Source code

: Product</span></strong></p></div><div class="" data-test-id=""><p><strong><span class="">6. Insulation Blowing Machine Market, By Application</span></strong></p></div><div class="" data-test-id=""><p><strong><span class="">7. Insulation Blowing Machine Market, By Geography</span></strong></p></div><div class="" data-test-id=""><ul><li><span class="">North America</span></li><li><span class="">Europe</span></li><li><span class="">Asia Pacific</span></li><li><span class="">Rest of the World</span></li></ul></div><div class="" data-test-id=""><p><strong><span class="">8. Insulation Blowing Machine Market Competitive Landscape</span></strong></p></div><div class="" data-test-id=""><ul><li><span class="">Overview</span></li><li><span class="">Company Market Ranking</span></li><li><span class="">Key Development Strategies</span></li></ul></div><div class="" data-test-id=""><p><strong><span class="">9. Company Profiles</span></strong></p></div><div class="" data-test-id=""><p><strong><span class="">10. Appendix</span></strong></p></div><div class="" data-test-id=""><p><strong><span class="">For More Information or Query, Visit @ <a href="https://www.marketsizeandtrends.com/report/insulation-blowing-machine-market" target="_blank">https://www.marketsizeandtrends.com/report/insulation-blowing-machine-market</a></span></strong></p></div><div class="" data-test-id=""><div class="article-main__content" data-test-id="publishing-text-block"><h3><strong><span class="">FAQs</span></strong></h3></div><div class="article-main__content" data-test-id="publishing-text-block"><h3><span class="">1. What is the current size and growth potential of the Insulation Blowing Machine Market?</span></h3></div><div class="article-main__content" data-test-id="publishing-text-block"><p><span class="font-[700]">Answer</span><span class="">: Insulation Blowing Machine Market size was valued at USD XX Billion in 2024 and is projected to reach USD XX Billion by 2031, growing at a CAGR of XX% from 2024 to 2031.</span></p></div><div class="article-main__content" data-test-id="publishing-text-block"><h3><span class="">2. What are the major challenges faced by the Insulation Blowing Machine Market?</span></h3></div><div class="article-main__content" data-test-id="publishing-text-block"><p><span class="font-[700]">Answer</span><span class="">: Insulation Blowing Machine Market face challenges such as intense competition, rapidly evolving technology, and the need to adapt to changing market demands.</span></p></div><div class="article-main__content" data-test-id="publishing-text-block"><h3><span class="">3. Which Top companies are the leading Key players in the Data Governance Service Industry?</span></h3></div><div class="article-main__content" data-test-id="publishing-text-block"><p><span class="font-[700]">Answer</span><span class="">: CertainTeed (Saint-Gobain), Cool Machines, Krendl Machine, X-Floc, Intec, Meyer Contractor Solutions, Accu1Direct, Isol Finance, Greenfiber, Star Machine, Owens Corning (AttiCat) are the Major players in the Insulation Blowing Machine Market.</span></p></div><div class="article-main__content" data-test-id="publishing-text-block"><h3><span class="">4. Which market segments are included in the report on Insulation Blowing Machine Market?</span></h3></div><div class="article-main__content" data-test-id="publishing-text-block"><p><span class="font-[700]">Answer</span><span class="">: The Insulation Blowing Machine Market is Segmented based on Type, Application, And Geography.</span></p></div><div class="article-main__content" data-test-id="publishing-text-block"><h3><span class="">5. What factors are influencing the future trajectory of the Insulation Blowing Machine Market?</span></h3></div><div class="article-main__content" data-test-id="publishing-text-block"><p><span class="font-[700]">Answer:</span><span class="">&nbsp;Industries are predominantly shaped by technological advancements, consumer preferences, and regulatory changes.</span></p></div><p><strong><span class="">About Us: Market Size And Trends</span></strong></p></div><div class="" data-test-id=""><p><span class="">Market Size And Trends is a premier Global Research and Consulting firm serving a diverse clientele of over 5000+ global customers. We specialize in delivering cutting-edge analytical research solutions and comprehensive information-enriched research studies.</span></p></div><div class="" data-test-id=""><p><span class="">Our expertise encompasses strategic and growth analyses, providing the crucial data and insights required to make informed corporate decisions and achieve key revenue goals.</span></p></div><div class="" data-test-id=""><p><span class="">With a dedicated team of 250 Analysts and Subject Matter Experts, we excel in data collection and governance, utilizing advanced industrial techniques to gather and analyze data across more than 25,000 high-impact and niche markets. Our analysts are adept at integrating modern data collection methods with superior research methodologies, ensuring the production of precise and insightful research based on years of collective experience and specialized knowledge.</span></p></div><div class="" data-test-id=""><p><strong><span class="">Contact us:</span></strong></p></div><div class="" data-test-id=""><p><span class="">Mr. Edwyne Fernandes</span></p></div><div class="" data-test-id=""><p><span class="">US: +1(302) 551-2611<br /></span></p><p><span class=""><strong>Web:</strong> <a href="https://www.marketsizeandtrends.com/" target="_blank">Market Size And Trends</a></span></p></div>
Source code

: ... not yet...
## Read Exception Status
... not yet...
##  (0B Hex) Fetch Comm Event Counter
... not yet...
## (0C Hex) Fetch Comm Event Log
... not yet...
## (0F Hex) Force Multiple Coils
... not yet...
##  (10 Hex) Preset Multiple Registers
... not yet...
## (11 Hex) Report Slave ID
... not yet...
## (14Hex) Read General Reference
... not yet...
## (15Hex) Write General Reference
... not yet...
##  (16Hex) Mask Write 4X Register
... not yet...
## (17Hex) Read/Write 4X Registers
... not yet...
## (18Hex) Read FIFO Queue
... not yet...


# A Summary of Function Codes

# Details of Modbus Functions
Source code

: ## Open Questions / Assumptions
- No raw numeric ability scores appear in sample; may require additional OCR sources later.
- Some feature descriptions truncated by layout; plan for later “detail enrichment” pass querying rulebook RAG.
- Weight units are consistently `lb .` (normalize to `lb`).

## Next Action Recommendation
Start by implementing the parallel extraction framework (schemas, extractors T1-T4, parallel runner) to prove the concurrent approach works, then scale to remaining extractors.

# Problem description
Set down, exactly as they stand above, the lines starting with the line with "## (17Hex) Read/Write 4X Registers" and going on through the line with "Questions / Assumptions", and no others.

# Completed task
## (17Hex) Read/Write 4X Registers
... not yet...
## (18Hex) Read FIFO Queue
... not yet...


# A Summary of Function Codes

# Details of Modbus Functions
Source code

: ## Open Questions / Assumptions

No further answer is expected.